The business also acts as an incubator for new, local small companies and balances that with reputable companies that use wholesome ingredients, are socially conscious, environmentally responsible and economically sustainable.

Fruit-and-nut muffins at Grassroots are made daily from an original recipe.

The Punis spend a lot of time sharing information with customers, giving personalized advice and listening to people’s ailments and concerns. One regular visitor, Rosalyn Kahn, called Meir a “local shaman.” Kahn said there’s a unique human touch to the store, not to mention other intangibles that mass merchandisers can’t match.

“You might pay a little more, but there is no other burrito that I have ever had that tastes as good as the one that I have had here,” Kahn said. “It’s good, good stuff.”

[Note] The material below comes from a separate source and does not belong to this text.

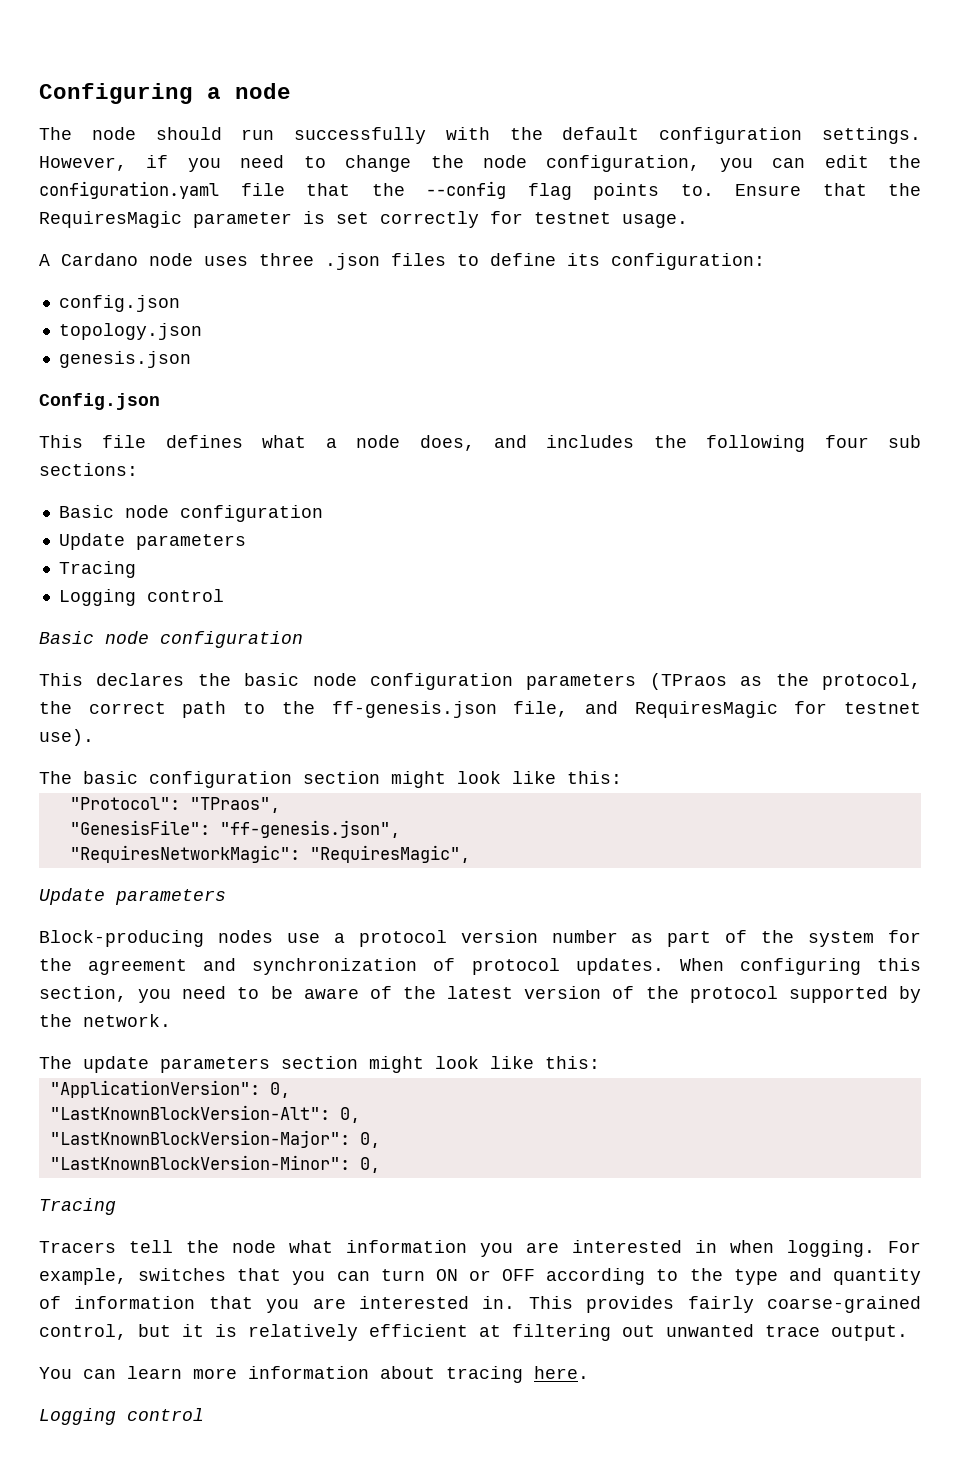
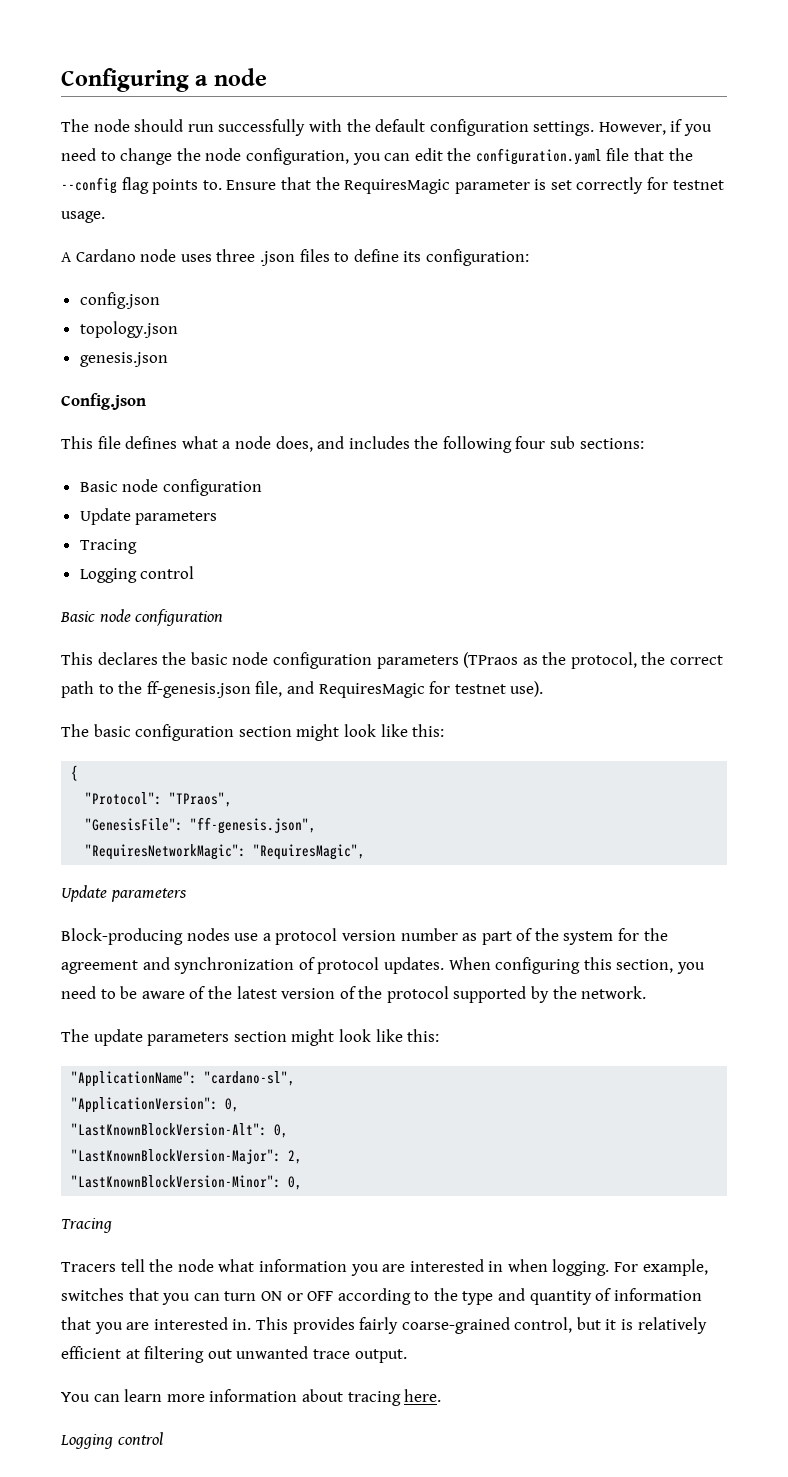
(622, 777) none -> [71,765,79,781] // {
(600, 1062) none -> [71,1071,296,1087] // "ApplicationName": "cardano-sl",
[359,1132,380,1148] 0, -> [288,1150,303,1164] 2,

All of this was put in jeopardy on the eve of Yom Kippur in 2007 when a fire destroyed seven businesses in the shopping center, shutting down Grassroots for 14 months while it was rebuilt and the business started over.

“I was raised never to give up,” Marla said. “You just don’t. … I’m a fighter. We had perseverance and we survived.” 

She called the outpouring of support from the community during that time “truly remarkable.” That’s when the Punis realized just how much of a loyal following they had cultivated over the years. 

“We are very appreciative and humbled, as we have put everything into this business. It’s like our baby,” Marla said. “This is our livelihood, our life and our lifestyle. We aren’t just health food store owners. We are like extended family to so many people.”